The dwarf fumbled at his belt, producing a small leather pouch. His fingers, usually so deft with metal and stone, struggled with the simple drawstring.
"What are you doing?" Renna demanded, eyeing the approaching flames with growing alarm.
"If the spores burn," Thorin explained, finally opening the pouch, "then we burn them first. Control the burn rather than letting it catch us."
He withdrew a flint and steel, his expression set with grim determination. "Better to fight fire with fire than be consumed by it."
"You're going to start another fire?" Nik's voice cracked with disbelief. "Are you mad? We barely escaped the last one!"
"Not another fire," Thorin growled. "A controlled burn. Create a barrier between us and the inferno."
Before anyone could object further, he struck the flint against steel. The spark that leapt forth was small, almost insignificant, but when it touched the golden spores floating in the air, magic happened.

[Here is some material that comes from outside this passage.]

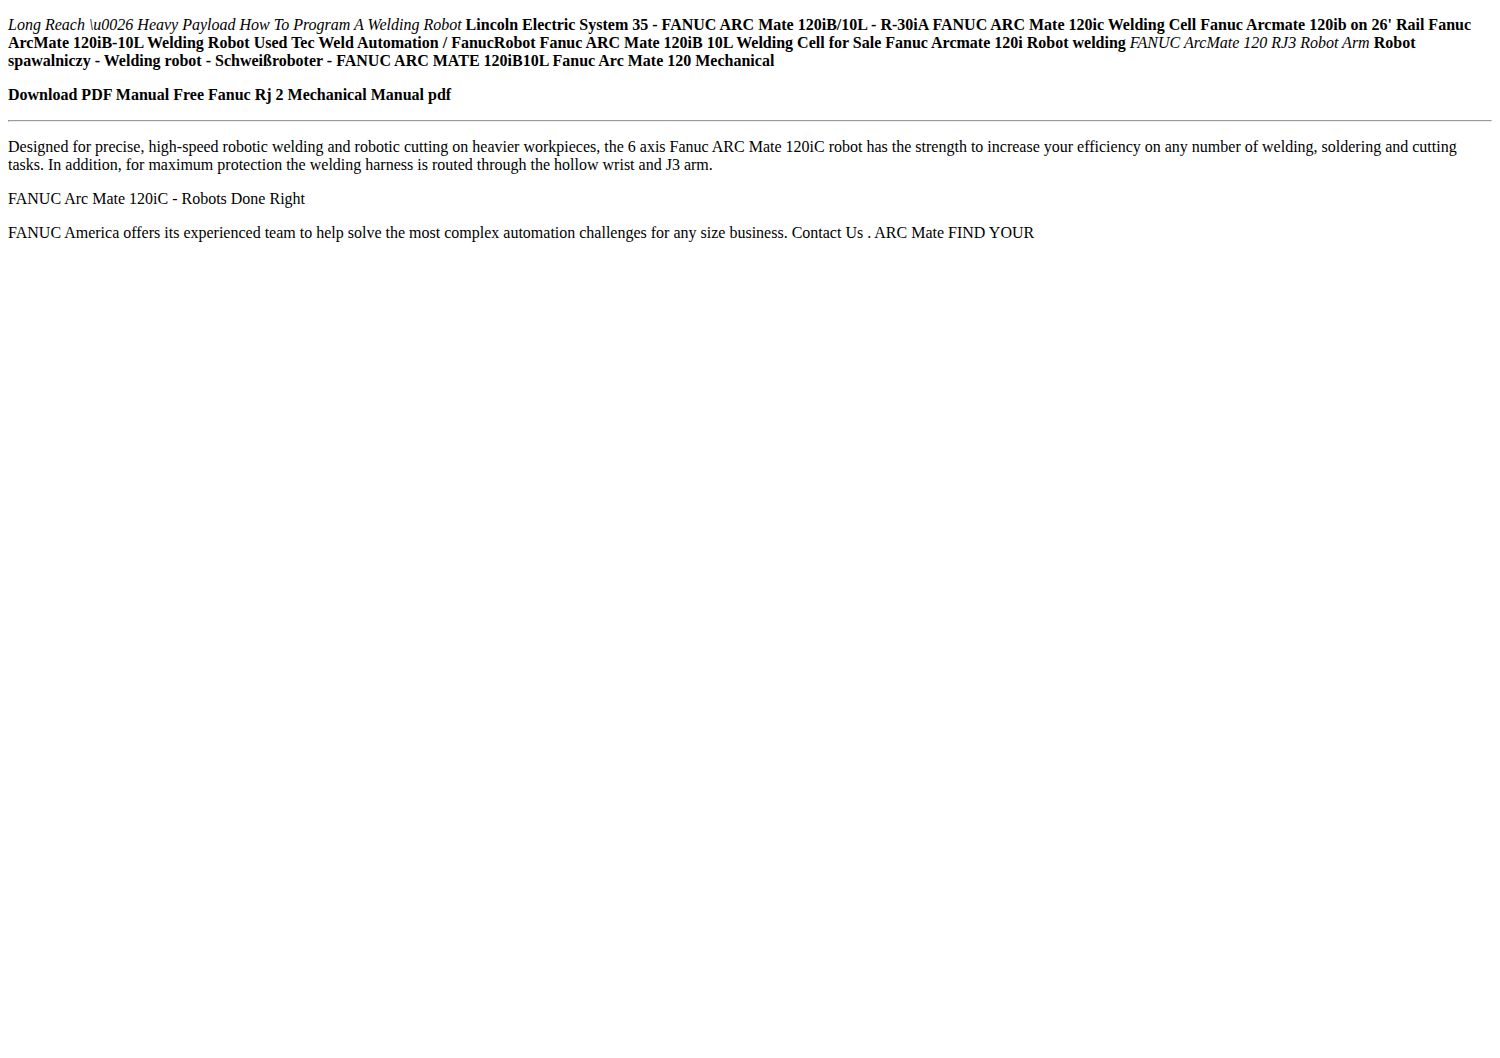Long Reach \u0026 Heavy Payload How To Program A Welding Robot Lincoln Electric System 35 - FANUC ARC Mate 120iB/10L - R-30iA FANUC ARC Mate 120ic Welding Cell Fanuc Arcmate 120ib on 26' Rail Fanuc ArcMate 120iB-10L Welding Robot Used Tec Weld Automation / FanucRobot Fanuc ARC Mate 120iB 10L Welding Cell for Sale Fanuc Arcmate 120i Robot welding FANUC ArcMate 120 RJ3 Robot Arm Robot spawalniczy - Welding robot - Schweißroboter - FANUC ARC MATE 120iB10L Fanuc Arc Mate 120 Mechanical
Download PDF Manual Free Fanuc Rj 2 Mechanical Manual pdf
Designed for precise, high-speed robotic welding and robotic cutting on heavier workpieces, the 6 axis Fanuc ARC Mate 120iC robot has the strength to increase your efficiency on any number of welding, soldering and cutting tasks. In addition, for maximum protection the welding harness is routed through the hollow wrist and J3 arm.
FANUC Arc Mate 120iC - Robots Done Right
FANUC America offers its experienced team to help solve the most complex automation challenges for any size business. Contact Us . ARC Mate FIND YOUR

The spark caught, igniting a tiny pocket of spores that flashed with brilliant light. That first flash triggered another, then another, tiny golden explosions spreading through the air in a beautiful, terrifying dance. The spores combusted in chains, racing away from them along invisible pathways of densest concentration.
Apollo watched in fascination as the tiny flashes outlined the strange architecture of the fungal forest, revealing hidden connections between stalks, caps, and the very air itself.